Financial Reporting Playbook – Miagen

Financial Reporting Playbook

Financial reporting

Adaptive Insights VP of UKI & Nordics, Rob Douglas, recently shared his insights on how forward-focused companies can optimise their financial reporting.

Many businesses are aware that their current financial reporting processes do not meet shareholder needs as effectively as they could. Current financial practices in many companies can include manual gathering and verification of data, and re-keying and rolling up that data using Excel spreadsheets. Dealing with a large number of spreadsheets means finance teams sink huge periods of time in preparing & verifying data, with little left over for strategic activities.

By streamlining financial reporting processes enterprise-wide, finance teams can free up time for the value-added analysis needed for strategic decision making.

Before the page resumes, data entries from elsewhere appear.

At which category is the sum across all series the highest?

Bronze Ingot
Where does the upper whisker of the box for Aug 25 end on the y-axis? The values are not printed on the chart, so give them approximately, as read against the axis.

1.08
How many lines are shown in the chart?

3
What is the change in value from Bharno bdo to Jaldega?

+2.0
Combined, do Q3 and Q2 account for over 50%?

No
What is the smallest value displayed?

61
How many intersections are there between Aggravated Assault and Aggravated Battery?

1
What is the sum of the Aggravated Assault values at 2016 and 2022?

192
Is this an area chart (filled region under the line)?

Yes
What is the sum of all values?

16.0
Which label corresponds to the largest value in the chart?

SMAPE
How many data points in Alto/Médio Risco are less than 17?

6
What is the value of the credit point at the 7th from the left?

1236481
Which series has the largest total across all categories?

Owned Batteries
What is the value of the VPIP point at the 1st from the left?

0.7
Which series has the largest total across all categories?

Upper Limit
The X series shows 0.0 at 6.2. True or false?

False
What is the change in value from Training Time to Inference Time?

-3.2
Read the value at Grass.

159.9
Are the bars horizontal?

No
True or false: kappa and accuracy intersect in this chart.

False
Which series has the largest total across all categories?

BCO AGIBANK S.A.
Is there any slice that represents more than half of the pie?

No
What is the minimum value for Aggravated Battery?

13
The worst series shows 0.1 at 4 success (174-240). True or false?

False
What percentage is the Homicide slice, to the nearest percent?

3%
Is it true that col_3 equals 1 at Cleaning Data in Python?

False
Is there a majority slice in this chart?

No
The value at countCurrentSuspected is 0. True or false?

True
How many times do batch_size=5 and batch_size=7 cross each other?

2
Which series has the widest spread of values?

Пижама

Here are four steps to streamline financial reporting, as shared with the Global Banking & Finance review:

  1. Move financial data to the cloud

On-premise solutions bring a number of implications, such as the need for employees to gather their data from a multitude of sources. Not only can this lead to inconsistencies, but staff must wait as the data is manually integrated and formatted as a report.

The first step towards effective financial reporting is to make all the relevant financial data available in the cloud. By freeing data from separate reports and spreadsheets that need to be continuously hunted down, real-time information becomes available enterprise-wide, allowing finance teams to spend more time making well-informed business decisions.

  1. Empower users with self-service

With larger numbers of systems, staff and data come greater reporting complexities. Indeed, larger-scale companies can experience reporting cycles of a few weeks. This can be attributed to two factors; having several systems that are not integrated and redundancy caused by users throughout the organisation that unknowingly duplicate data-gathering tasks.

Self-service solutions can provide end users with some autonomy in their data analysis. By allowing users to instantly access the report they need themselves, instead of relying on others, they can instantly retrieve business-critical data, giving way to a positive spike in productivity.

  1. Provide a single source of truth

As finance teams explore ways to provide better visual representations of their data, they also should look for reporting solutions that enable them to ensure one central source of truth for information. The source should be linked to financial reports, dynamic, at-a-glance dashboards to management, and presentations—enabling readers to digest key messages rapidly, without accounting for errors and inconsistencies.

 

  1. Work in concert with other departments

To make strategic business decisions based on the data available, finance teams can’t only look backwards. Looking at the past won’t let us see the future. In a fast-changing world, there are a lot of things that can impact upon planning: currency fluctuations, the supply of goods, location of companies. These varying circumstances create a need for a sophisticated forecasting process.

The finance world needs to become more ingrained in the business picture as a whole. That won’t happen by just pulling together reports. Finance needs to become a business partner that’s involved in every segment of an organisation. A proper finance function ought to be able to calculate the resources needed for the production department based on the variances in monthly output. That involves linking in with HR, for example, or the sales team: do they need resources to move up or down to match what’s happening in production?

Ultimately, finance teams play a strategic role in driving business performance, but manual financial reporting procedures are stepping on the brakes. Tomorrow’s financial leaders need to assess their processes and technology so that they can focus on what really matters—taking the business into the future.